The Fun Side of Research

photo credit: http://flic.kr/p/aDX3VL

One of the things I love about summer is that I get to make it an extended, hands-on learning experience. My daughter Zoie’s summer doesn’t begin for another month, but we’ve already started taking field trips together, and I have a few planned to do on my own between now and mid-June.
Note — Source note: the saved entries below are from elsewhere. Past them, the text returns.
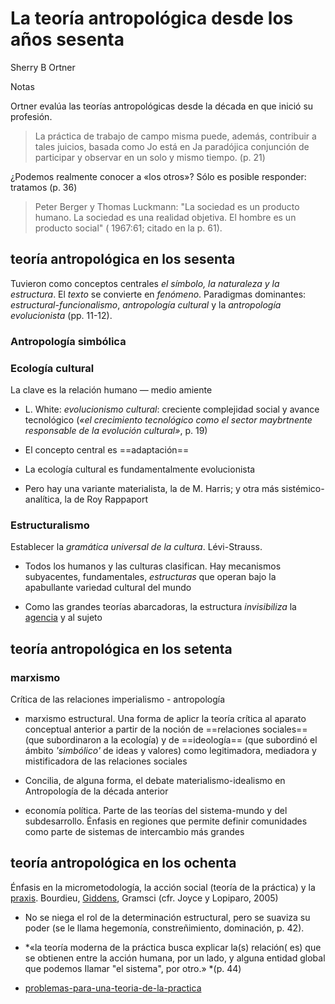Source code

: # La teoría antropológica desde los años sesenta

Sherry B Ortner

Notas

Ortner evalúa las teorías antropológicas desde la década en que inició su profesión.

 > 
 > La práctica de trabajo de campo misma puede, además, contribuir a tales juicios, basada como Jo está en Ja paradójica conjunción de participar y observar en un solo y mismo tiempo. (p. 21)

¿Podemos realmente conocer a «los otros»? Sólo es posible responder: tratamos (p. 36)

 > 
 > Peter Berger y Thomas Luckmann: "La sociedad es un producto humano. La sociedad es una realidad objetiva. El hombre es un producto social" ( 1967:61; citado en la p. 61).

## teoría antropológica en los sesenta

Tuvieron como conceptos centrales *el símbolo, la naturaleza y la estructura*. El *texto* se convierte en *fenómeno*. Paradigmas dominantes: *estructural-funcionalismo*, *antropología cultural* y la *antropología evolucionista* (pp. 11-12).

### Antropología simbólica

### Ecología cultural

La clave es la relación humano — medio amiente

* L. White: *evolucionismo cultural*: creciente complejidad social y avance tecnológico (*«el crecimiento tecnológico como el sector maybrtnente responsable de la evolución cultural»*, p. 19)

* El concepto central es ==adaptación==

* La ecología cultural es fundamentalmente evolucionista

* Pero hay una variante materialista, la de M. Harris; y otra más sistémico-analítica, la de Roy Rappaport

### Estructuralismo

Establecer la *gramática universal de la cultura*. Lévi-Strauss.

* Todos los humanos y las culturas clasifican. Hay mecanismos subyacentes, fundamentales, *estructuras* que operan bajo la apabullante variedad cultural del mundo

* Como las grandes teorías abarcadoras, la estructura *invisibiliza* la [agencia](agencia.md) y al sujeto

## teoría antropológica en los setenta

### marxismo

Crítica de las relaciones imperialismo - antropología

* marxismo estructural. Una forma de aplicr la teoría crítica al aparato conceptual anterior a partir de la noción de ==relaciones sociales== (que subordinaron a la ecología) y de ==ideología== (que subordinó el ámbito *'simbólico'* de ideas y valores) como legitimadora, mediadora y mistificadora de las relaciones sociales

* Concilia, de alguna forma, el debate materialismo-idealismo en Antropología de la década anterior

* economía política. Parte de las teorías del sistema-mundo y del subdesarrollo. Énfasis en regiones que permite definir comunidades como parte de sistemas de intercambio más grandes

## teoría antropológica en los ochenta

Énfasis en la micrometodología, la acción social (teoría de la práctica) y la [praxis](praxis.md). Bourdieu, [Giddens](Anthony-Giddens.md), Gramsci (cfr. Joyce y Lopiparo, 2005)

* No se niega el rol de la determinación estructural, pero se suaviza su poder (se le llama hegemonía, constreñimiento, dominación, p. 42).

* \*«la teoría moderna de la práctica busca explicar la(s) relación( es) que se obtienen entre la acción humana, por un lado, y alguna entidad global que podemos Ilamar "el sistema", por otro.» \*(p. 44)

* [problemas-para-una-teoria-de-la-practica](problemas-para-una-teoria-de-la-practica.md)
This summer, my learning focus will be on areas that will help me develop my character Adelle. Adelle is an architect with a quirky memory: she can recite trivia perfectly but can’t always recall her own experiences. My trip to Chicago for the AWP conference in February gave me the opportunity to take some architecture tours and begin developing first-hand experience with the work Adelle does. You can see the photos here: http://wp.me/p2aDAm-27. This inspired me to spend the summer seeking out architectural and educational experiences to inform her character further.

On Sunday, Zoie and I spent Mother’s Day in St. Augustine, the oldest city in the United States. It’s one of my favorite day trips, and I’ve been many times, but I got to see it with new eyes this weekend because it was the first time I’d taken my daughter. Not only did we get to experience the Colonial Spanish architecture, but we also visited the Lightner Museum for the first time. The Lightner Museum, http://www.lightnermuseum.org/, is full of early twentieth century ephemera. They arranged a portion of the exhibit as a 1920′s shopping district, grouping hats, shaving supplies, housewares, and toys behind storefronts to give visitors a sense of what it would have been like to stroll the downtown streets a hundred years ago. We saw a nickelodeon, a gramaphone, a player piano. We visited the natural history side of the museum to discover glass steam engines, a mumified child, and the method Native Americans used to shrink shrunken heads. It’s fun to see a city like this through my character’s eyes. I now have so much more architectural knowledge and trivia to draw from when I sit down to write Adelle.

While in Chicago, I toured Frank Lloyd Wright’s Robie House. I had studied and even taught Wright’s work before, but never saw any of his buildings in person. So one of my field trips this summer will be to Florida Southern University https://www.flsouthern.edu/fllwctr/. It’s a little over an hour away from where I live, and its campus consists of the largest single-site collection of buildings designed by Wright.

I will also try to make it to the Thomas Edison House http://www.edisonfordwinterestates.org/ in search of more trivia for Adelle. I plan to visit as many museums and botanical gardens as I can, including the Morse Museum of Tiffany glass which is about fifteen minutes from my home: http://www.morsemuseum.org/.

And, of course, I plan to tour the world to view different styles of architecture. Only, there is a financial hangup there because right now I just can’t afford to go to Paris, Tokyo, Morrocco… So I’m going to do the theme park version. For Christmas last year, we got the family annual passes to Disney. I plan to make full use of Epcot’s World Showcase and the fantastic reproductions of African architecture at Animal Kingdom. It’s far and away from visiting the real countries. In many ways, this is the cartoon version of the world. But it’s in my backyard and a life-size model is so much better than a three-inch photo in a history book.

So what are you doing to enhance your work this summer?